→ Texto de lectura:
◇ ◇ ◇ ◇

El ‘wall of death’, por su parte, consiste en dividir al público en dos mitades que a la primera señal de la banda, generalmente el ‘chorus’ de la canción, chocan fraternalmente entre sí. En el ‘mosh pit’ la colisión será menos organizada y su onda expansiva forma círculos de carne y huesos. El ‘stage diving’ ocurre cuando la banda permite que los bailarines se suban al escenario y se lancen en picado al océano de brazos que los amortigua y, eventualmente, los hace resbalar como a Iggy. En el ‘headbanging’, más bien, la sacudida de cabeza en círculos es un riesgoso asunto personal e instransferible.
En todo caso, el pogo y sus variantes componen un ciclón uniforme gobernado por la fraternidad. Cuando alguien se cae, se forma un círculo de protección hasta que se levante o lo ayuden a hacerlo. Para que el flujo solidario no se detenga y siga su curso. Todo depende de la intensidad de la banda o del Dj: se poguea desde el punk hasta el dark-etéreo, el dancehall, el electroclash, el dubstep y la música industrial. El baile ancestral es una exploración con todos los instrumentos que ofrece el delirio.

◇ ◇ ◇ ◇

→ Instrucciones de trabajo:
1. ¿Puedes reproducir las entradas desde la primera hasta la línea que contiene "road: (446, 186)", ambas incluidas, renombrando "road" como "street" y dejando todo lo demás igual?
2. ¿Puedes seguir escribiendo el texto sobre el pogo y sus variantes a partir del punto donde termina?
El texto y las entradas no guardan relación entre sí.

◇ ◇ ◇ ◇

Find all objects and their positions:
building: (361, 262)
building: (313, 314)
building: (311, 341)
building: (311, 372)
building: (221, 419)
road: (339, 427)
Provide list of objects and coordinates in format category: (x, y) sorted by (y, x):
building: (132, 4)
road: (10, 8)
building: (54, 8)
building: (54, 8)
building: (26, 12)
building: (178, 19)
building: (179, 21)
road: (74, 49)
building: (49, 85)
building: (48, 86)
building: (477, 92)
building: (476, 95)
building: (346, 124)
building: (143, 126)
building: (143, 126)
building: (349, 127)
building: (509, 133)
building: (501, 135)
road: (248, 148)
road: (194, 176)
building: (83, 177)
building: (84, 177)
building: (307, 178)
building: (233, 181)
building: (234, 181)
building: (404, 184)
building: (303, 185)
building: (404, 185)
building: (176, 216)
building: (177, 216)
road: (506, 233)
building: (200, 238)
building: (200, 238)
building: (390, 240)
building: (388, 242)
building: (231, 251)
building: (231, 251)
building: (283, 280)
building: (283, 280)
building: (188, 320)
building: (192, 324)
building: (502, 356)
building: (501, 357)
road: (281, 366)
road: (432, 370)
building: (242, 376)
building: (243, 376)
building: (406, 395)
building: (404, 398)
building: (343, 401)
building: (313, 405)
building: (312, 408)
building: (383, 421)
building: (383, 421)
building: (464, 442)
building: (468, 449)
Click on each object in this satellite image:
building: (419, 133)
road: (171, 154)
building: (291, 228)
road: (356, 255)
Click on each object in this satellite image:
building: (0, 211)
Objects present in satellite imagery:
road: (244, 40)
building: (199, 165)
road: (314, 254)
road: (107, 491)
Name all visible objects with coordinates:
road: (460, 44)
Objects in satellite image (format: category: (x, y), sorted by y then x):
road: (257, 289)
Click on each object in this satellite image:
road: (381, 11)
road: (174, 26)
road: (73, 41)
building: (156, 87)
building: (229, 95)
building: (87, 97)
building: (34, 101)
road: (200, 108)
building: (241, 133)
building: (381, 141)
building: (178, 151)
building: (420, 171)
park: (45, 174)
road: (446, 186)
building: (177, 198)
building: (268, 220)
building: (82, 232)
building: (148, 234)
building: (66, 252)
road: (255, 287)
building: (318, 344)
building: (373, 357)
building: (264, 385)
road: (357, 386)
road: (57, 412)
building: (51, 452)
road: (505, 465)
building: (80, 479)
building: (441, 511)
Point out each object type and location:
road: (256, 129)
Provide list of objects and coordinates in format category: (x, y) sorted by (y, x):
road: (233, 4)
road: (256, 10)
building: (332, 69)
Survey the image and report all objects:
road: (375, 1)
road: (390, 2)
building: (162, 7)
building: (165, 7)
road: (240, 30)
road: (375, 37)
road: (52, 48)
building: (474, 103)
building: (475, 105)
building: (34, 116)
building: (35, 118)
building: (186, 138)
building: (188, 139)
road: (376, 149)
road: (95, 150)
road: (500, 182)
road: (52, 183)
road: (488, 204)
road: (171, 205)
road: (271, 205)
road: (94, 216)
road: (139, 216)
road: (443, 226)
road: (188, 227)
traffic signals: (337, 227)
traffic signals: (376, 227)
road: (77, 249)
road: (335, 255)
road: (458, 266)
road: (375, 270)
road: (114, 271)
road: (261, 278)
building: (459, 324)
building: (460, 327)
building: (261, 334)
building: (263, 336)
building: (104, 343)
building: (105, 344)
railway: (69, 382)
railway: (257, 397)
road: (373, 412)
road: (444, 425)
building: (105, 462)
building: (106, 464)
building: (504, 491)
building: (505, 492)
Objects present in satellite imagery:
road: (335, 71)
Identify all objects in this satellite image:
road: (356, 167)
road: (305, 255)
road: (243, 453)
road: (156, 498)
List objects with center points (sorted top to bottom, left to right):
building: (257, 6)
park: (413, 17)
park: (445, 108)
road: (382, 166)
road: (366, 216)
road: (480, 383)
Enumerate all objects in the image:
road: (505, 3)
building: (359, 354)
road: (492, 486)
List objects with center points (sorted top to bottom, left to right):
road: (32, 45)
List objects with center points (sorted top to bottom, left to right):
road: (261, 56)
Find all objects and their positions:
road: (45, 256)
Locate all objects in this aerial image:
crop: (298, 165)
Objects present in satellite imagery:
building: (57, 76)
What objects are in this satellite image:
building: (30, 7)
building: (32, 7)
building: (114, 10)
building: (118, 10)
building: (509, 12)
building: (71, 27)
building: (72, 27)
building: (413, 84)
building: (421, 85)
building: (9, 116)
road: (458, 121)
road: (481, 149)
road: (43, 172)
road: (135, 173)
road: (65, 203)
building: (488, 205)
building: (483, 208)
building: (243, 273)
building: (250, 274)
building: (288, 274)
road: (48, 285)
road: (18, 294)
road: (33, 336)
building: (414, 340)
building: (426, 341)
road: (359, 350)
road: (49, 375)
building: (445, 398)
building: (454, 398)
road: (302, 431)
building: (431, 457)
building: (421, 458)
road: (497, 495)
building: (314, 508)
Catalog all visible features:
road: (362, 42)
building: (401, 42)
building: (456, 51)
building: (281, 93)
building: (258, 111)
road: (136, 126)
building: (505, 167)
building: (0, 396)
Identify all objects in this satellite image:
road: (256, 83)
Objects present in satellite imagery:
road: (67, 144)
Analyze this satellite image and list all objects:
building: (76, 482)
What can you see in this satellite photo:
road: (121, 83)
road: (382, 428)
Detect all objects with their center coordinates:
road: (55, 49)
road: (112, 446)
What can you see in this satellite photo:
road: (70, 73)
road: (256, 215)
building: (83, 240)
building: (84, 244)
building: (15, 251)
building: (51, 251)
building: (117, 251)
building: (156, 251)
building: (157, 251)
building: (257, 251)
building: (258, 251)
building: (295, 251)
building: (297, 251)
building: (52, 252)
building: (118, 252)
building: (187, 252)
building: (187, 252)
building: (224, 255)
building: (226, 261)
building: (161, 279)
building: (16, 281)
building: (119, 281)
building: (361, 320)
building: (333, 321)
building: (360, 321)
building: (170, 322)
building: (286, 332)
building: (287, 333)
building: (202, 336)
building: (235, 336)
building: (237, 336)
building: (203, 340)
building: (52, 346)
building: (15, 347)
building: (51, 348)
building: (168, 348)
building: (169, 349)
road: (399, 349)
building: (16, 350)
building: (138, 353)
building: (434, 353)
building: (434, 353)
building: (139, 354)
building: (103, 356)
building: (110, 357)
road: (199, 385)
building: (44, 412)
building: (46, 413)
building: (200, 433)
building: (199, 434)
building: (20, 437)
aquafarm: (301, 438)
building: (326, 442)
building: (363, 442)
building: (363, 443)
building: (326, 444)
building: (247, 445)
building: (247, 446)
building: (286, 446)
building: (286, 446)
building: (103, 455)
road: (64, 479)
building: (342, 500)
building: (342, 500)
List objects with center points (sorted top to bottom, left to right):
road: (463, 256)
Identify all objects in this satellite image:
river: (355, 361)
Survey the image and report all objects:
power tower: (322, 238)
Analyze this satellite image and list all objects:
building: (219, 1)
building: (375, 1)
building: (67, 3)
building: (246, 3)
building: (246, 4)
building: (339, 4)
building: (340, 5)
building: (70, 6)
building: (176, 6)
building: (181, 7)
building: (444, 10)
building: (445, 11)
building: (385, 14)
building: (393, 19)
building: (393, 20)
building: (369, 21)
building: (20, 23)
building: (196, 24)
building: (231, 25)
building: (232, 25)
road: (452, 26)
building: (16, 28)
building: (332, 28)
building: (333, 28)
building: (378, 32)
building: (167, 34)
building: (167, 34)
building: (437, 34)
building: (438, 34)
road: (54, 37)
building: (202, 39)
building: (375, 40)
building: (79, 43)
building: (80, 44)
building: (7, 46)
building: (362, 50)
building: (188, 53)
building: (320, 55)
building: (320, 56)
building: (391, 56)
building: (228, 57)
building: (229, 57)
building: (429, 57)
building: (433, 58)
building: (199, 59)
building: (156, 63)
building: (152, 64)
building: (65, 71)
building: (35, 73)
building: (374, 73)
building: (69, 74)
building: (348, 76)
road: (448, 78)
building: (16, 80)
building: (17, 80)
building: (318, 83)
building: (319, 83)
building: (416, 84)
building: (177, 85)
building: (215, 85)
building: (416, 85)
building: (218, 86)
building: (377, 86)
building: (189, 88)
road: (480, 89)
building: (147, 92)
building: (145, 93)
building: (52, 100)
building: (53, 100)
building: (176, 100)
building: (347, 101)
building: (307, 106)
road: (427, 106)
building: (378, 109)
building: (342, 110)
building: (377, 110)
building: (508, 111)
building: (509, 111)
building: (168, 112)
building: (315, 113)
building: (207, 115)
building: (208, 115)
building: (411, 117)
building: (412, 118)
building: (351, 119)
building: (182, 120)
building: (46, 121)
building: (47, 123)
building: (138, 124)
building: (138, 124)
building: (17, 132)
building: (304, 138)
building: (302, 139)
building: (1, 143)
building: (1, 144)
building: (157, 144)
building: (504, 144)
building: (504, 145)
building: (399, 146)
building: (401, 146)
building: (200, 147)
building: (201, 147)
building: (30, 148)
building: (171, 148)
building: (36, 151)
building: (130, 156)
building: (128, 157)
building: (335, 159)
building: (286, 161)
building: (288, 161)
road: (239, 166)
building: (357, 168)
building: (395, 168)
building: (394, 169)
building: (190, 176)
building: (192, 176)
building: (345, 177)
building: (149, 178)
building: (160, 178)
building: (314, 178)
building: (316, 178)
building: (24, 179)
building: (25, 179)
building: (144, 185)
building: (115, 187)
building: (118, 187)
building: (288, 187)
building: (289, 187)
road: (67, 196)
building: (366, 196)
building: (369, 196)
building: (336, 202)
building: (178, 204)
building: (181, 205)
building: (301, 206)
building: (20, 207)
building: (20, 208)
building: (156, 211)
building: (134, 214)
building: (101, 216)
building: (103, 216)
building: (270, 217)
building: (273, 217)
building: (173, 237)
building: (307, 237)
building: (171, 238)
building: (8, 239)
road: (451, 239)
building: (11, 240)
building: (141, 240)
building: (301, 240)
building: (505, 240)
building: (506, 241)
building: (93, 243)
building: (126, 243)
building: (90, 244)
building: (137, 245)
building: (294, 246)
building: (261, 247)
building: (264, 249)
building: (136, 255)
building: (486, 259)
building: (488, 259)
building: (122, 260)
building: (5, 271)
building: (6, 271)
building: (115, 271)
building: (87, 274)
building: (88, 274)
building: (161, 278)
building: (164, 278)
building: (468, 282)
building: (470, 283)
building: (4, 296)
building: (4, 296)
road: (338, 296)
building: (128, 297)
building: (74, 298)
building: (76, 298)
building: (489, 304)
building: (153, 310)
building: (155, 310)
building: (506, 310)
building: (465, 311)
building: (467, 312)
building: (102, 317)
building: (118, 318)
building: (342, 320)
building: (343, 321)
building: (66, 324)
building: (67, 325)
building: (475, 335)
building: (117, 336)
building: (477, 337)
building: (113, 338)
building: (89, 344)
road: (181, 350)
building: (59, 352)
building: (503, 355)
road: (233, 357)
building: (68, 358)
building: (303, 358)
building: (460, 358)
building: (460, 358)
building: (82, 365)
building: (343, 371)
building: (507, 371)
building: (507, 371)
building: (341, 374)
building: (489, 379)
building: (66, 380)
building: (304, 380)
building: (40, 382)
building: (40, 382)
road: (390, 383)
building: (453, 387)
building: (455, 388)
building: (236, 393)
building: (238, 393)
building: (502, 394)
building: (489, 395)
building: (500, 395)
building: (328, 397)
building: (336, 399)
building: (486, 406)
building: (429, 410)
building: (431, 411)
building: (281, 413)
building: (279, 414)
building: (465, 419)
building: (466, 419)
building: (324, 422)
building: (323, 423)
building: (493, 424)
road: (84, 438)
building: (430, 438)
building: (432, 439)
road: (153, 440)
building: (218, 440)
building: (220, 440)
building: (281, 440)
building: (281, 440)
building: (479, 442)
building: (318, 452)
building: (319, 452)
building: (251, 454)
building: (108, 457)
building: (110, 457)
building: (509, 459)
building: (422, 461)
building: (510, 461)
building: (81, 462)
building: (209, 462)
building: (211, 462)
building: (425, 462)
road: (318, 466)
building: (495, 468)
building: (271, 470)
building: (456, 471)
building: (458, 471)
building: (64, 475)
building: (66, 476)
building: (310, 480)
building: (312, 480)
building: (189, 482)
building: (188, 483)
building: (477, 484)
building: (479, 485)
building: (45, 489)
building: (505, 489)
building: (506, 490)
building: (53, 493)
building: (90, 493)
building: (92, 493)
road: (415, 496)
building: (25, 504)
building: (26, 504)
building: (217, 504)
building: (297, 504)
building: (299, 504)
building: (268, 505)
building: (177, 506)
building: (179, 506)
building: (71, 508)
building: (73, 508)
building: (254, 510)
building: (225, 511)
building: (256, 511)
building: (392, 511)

◇ ◇ ◇ ◇

→ Resultados por tarea:
1.
Find all objects and their positions:
building: (361, 262)
building: (313, 314)
building: (311, 341)
building: (311, 372)
building: (221, 419)
street: (339, 427)
Provide list of objects and coordinates in format category: (x, y) sorted by (y, x):
building: (132, 4)
street: (10, 8)
building: (54, 8)
building: (54, 8)
building: (26, 12)
building: (178, 19)
building: (179, 21)
street: (74, 49)
building: (49, 85)
building: (48, 86)
building: (477, 92)
building: (476, 95)
building: (346, 124)
building: (143, 126)
building: (143, 126)
building: (349, 127)
building: (509, 133)
building: (501, 135)
street: (248, 148)
street: (194, 176)
building: (83, 177)
building: (84, 177)
building: (307, 178)
building: (233, 181)
building: (234, 181)
building: (404, 184)
building: (303, 185)
building: (404, 185)
building: (176, 216)
building: (177, 216)
street: (506, 233)
building: (200, 238)
building: (200, 238)
building: (390, 240)
building: (388, 242)
building: (231, 251)
building: (231, 251)
building: (283, 280)
building: (283, 280)
building: (188, 320)
building: (192, 324)
building: (502, 356)
building: (501, 357)
street: (281, 366)
street: (432, 370)
building: (242, 376)
building: (243, 376)
building: (406, 395)
building: (404, 398)
building: (343, 401)
building: (313, 405)
building: (312, 408)
building: (383, 421)
building: (383, 421)
building: (464, 442)
building: (468, 449)
Click on each object in this satellite image:
building: (419, 133)
street: (171, 154)
building: (291, 228)
street: (356, 255)
Click on each object in this satellite image:
building: (0, 211)
Objects present in satellite imagery:
street: (244, 40)
building: (199, 165)
street: (314, 254)
street: (107, 491)
Name all visible objects with coordinates:
street: (460, 44)
Objects in satellite image (format: category: (x, y), sorted by y then x):
street: (257, 289)
Click on each object in this satellite image:
street: (381, 11)
street: (174, 26)
street: (73, 41)
building: (156, 87)
building: (229, 95)
building: (87, 97)
building: (34, 101)
street: (200, 108)
building: (241, 133)
building: (381, 141)
building: (178, 151)
building: (420, 171)
park: (45, 174)
street: (446, 186)

2.
Y ocurre especialmente en clubes ubicados en Brooklyn y en el Lower East Side de Manhattan. Unos son nuevos, otros ya pueden considerarse clásicos al haber atravesado décadas con sus cimientos soportando a pie firme la hecatombe. En el centro de urbe, por ejemplo, están The Bowery Ballroom y Mercury Lounge. Y pasando el puente, Baby´s All Right, Brooklyn Bazaar, Elsewhere, Warsaw y Brooklyn Steel. La rotación es con bandas icónicas como the Misfits, Rancid y Bikini Kill hasta grupos nuevos oriundos de la gran urbe como Bodega. Y allí, en el ojo del huracán, un peruano.
EL TRUENO DEL ROCK
“La idea era llevar una cámara no muy grande ni pesada, que pasara desapercibida, con buena captura de luz y controles muy simples”, dice José Antonio Rosas (Lima, 1970). Hasta el año pasado estudiaba en la International Center of Photography y, como tenía que desarrollar un proyecto fotográfico para graduarse, decidió incursionar en los clubes antes mencionados. ¿Los escogiste por el efecto colateral de la música sobre su audiencia? “Efectivamente, buscaba bandas cuya música fuera rápida, dura y que tuvieran una base leal de fans. No pensé hacer retratos sino en capturar momentos de alta energía donde se funden los rasgos con la fuerza de sus movimientos”.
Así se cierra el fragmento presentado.